**** Material supplied ****
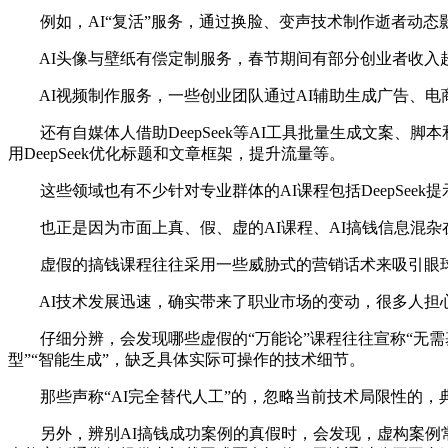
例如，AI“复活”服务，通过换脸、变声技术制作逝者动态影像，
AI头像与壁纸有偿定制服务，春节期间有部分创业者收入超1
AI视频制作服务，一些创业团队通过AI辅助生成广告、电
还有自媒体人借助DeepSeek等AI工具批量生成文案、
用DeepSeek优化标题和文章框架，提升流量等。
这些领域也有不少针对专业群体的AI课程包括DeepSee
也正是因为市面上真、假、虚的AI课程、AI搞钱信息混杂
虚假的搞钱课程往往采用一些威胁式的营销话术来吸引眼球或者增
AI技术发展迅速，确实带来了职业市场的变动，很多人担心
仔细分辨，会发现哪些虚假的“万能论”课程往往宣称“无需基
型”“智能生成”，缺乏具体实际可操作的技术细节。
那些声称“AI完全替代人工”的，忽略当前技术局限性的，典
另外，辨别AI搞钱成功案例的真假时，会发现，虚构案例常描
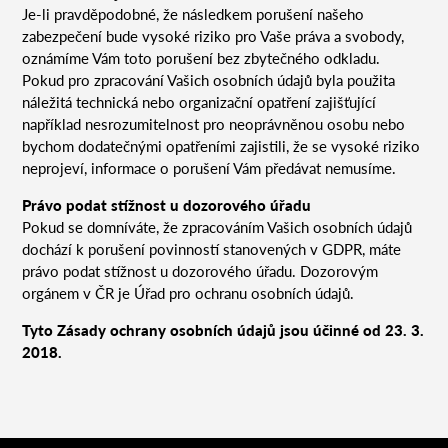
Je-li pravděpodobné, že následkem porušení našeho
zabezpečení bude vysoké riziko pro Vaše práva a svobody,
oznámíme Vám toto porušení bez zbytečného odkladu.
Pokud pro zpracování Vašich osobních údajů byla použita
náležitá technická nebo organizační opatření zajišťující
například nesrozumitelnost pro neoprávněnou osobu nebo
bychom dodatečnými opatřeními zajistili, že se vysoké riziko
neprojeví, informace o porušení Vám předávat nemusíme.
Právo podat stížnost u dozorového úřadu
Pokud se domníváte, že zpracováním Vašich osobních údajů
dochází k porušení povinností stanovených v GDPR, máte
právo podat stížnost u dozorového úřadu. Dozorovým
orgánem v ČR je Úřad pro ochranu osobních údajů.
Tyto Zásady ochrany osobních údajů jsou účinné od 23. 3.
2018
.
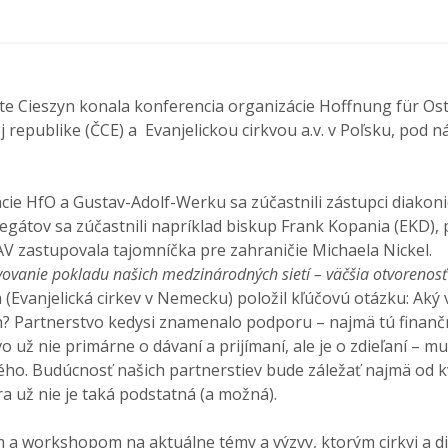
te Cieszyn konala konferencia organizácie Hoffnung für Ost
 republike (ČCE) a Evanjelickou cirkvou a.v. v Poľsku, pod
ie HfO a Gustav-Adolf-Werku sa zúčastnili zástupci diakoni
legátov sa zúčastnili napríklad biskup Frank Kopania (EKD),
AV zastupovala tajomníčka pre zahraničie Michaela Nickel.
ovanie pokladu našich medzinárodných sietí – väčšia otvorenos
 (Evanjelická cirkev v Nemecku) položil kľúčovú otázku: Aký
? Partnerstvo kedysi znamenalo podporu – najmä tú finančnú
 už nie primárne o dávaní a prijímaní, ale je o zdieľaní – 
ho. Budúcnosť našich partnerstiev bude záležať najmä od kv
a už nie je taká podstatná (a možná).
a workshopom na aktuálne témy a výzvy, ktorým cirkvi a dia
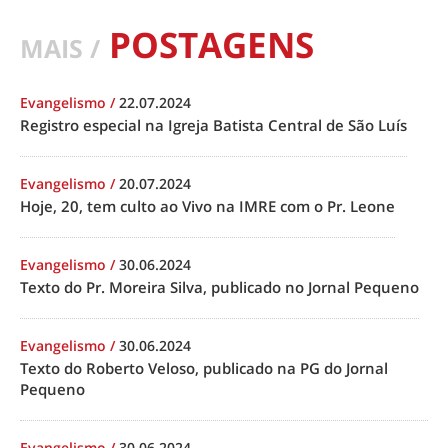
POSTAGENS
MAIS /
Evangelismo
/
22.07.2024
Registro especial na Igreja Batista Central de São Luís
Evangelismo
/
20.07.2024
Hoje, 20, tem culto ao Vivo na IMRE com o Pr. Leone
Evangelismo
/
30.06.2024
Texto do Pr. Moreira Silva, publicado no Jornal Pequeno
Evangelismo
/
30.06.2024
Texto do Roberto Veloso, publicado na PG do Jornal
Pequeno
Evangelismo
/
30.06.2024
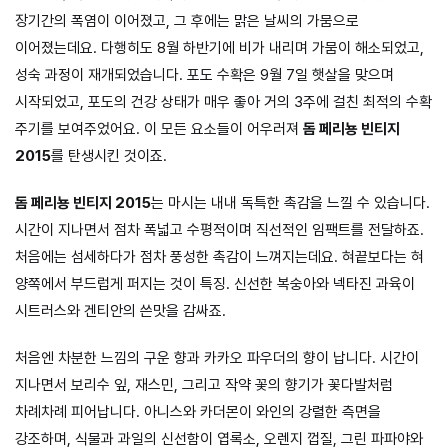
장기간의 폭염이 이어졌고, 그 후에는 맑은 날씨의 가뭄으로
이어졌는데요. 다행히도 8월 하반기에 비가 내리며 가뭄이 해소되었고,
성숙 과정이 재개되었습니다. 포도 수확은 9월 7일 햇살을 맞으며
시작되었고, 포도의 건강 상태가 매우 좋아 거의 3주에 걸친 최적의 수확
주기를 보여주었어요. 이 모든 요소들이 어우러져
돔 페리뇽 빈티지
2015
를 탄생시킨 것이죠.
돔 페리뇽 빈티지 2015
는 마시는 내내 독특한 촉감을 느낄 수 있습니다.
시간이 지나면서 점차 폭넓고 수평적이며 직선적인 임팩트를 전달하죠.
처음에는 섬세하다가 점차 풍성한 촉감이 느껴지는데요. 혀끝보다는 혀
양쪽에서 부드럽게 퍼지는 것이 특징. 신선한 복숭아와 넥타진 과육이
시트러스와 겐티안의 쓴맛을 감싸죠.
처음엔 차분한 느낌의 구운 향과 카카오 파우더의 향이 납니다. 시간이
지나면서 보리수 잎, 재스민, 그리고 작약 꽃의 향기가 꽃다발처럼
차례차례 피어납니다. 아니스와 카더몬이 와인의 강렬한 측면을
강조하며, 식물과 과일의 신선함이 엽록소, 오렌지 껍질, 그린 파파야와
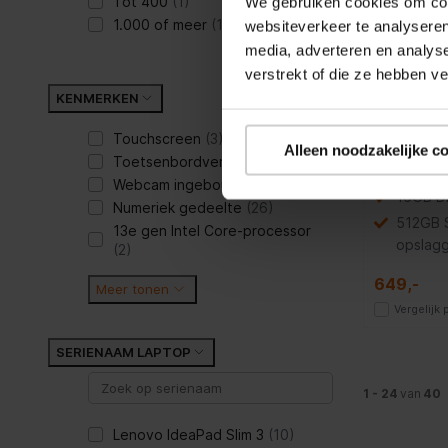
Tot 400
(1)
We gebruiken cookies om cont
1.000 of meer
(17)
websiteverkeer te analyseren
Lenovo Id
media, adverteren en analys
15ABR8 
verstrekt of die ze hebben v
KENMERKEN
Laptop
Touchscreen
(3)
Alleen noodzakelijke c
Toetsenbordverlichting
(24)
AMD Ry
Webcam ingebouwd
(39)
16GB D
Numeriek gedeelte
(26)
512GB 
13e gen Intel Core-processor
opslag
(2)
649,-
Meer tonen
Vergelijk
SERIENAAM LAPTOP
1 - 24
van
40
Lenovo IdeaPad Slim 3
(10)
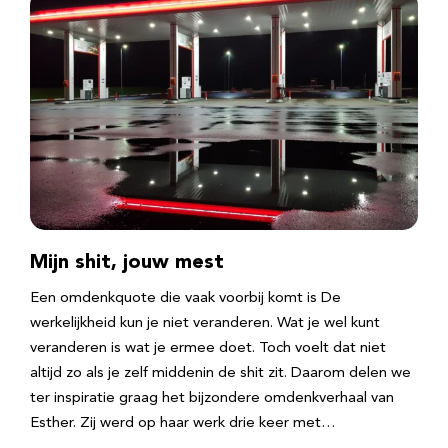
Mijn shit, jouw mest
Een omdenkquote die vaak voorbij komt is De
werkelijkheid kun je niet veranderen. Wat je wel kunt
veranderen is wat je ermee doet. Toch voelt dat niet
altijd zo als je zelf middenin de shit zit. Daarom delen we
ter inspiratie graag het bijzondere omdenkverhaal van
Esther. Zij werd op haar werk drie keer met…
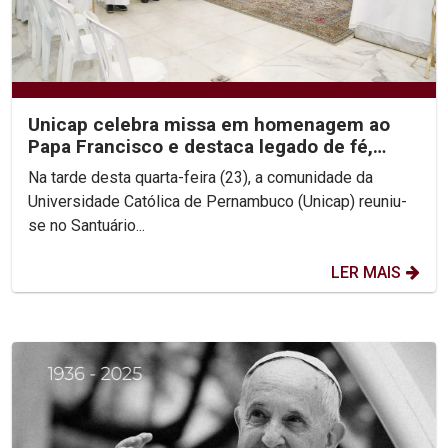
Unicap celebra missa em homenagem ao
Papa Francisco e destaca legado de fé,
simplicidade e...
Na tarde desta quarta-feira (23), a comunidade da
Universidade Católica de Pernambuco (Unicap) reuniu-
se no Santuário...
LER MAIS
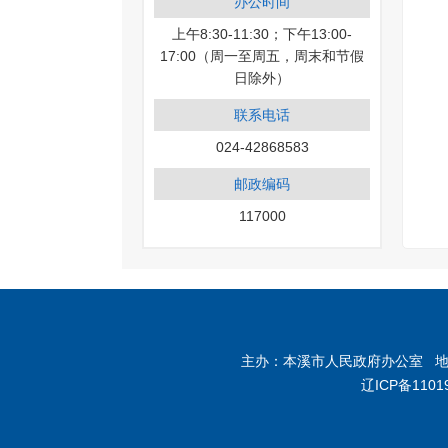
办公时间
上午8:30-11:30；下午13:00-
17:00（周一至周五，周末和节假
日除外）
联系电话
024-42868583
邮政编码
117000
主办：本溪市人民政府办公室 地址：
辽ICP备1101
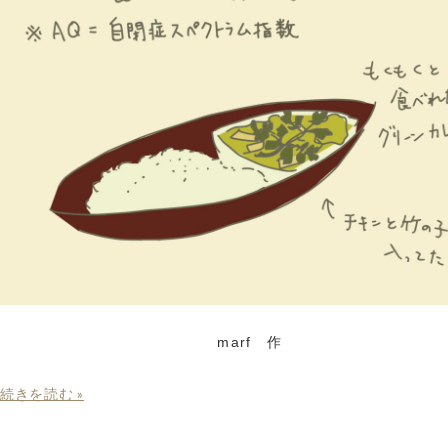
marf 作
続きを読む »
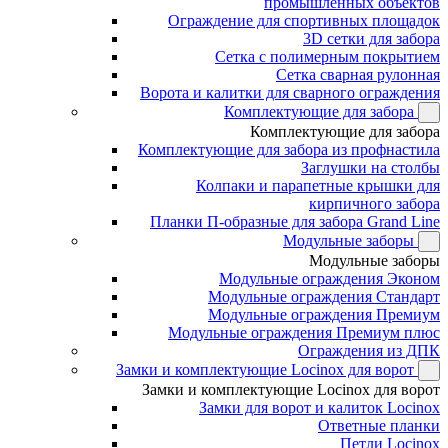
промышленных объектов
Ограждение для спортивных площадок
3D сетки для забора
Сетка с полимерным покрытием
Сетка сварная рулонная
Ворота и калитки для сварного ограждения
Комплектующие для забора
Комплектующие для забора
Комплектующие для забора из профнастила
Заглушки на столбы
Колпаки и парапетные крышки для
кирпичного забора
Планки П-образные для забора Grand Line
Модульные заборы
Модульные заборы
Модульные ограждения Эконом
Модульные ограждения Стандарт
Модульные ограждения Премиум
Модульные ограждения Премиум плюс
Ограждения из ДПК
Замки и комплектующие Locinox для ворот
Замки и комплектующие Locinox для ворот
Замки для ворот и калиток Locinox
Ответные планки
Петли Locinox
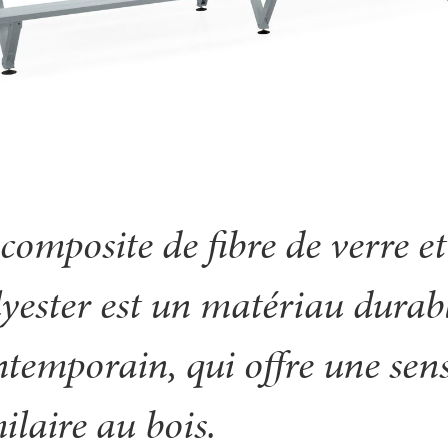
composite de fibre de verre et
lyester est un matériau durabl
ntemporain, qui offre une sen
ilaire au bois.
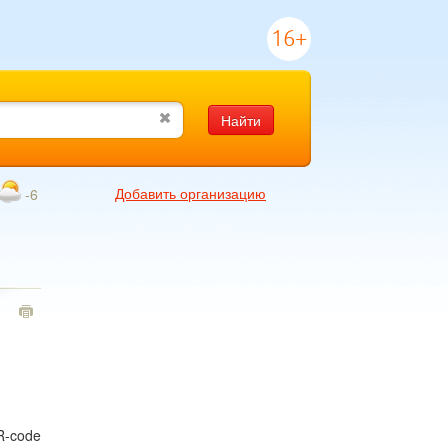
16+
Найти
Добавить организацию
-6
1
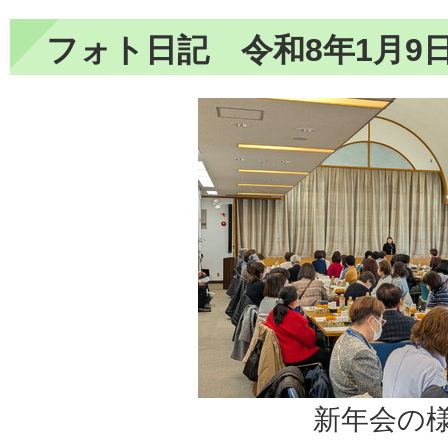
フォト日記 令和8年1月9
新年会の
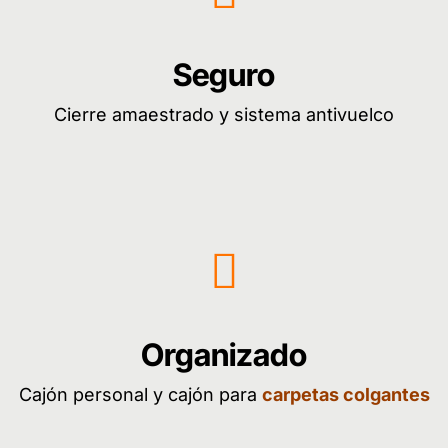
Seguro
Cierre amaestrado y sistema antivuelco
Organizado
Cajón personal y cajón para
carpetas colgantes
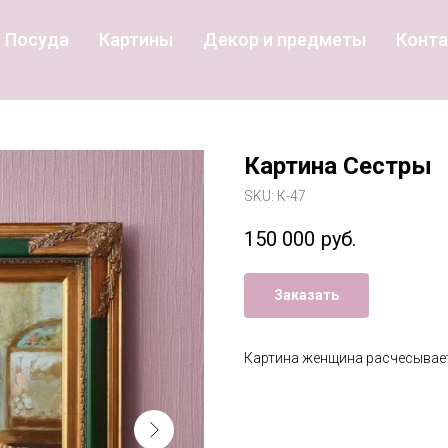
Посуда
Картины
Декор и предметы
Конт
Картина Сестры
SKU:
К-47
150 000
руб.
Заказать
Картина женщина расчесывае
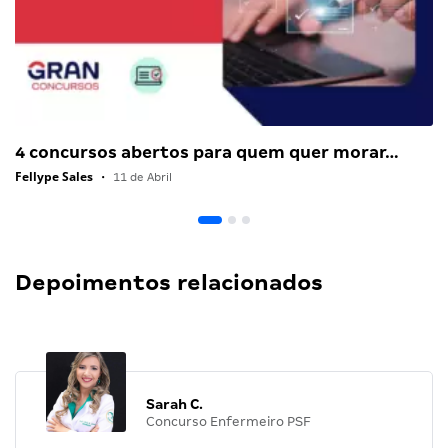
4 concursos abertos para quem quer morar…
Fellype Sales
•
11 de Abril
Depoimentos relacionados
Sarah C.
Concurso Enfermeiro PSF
****
• **Work item**
Can you write out the lines of the material, starting at the line that contains "장기간의 폭염이 이어졌고, 그 후에는 맑은 날씨의 가뭄으로" and ending after the line that contains "는 마시는 내내 독특한 촉감을 느낄 수 있습니다.", with both of those lines included?

• **Problem solution**
장기간의 폭염이 이어졌고, 그 후에는 맑은 날씨의 가뭄으로
이어졌는데요. 다행히도 8월 하반기에 비가 내리며 가뭄이 해소되었고,
성숙 과정이 재개되었습니다. 포도 수확은 9월 7일 햇살을 맞으며
시작되었고, 포도의 건강 상태가 매우 좋아 거의 3주에 걸친 최적의 수확
주기를 보여주었어요. 이 모든 요소들이 어우러져
돔 페리뇽 빈티지
2015
를 탄생시킨 것이죠.
돔 페리뇽 빈티지 2015
는 마시는 내내 독특한 촉감을 느낄 수 있습니다.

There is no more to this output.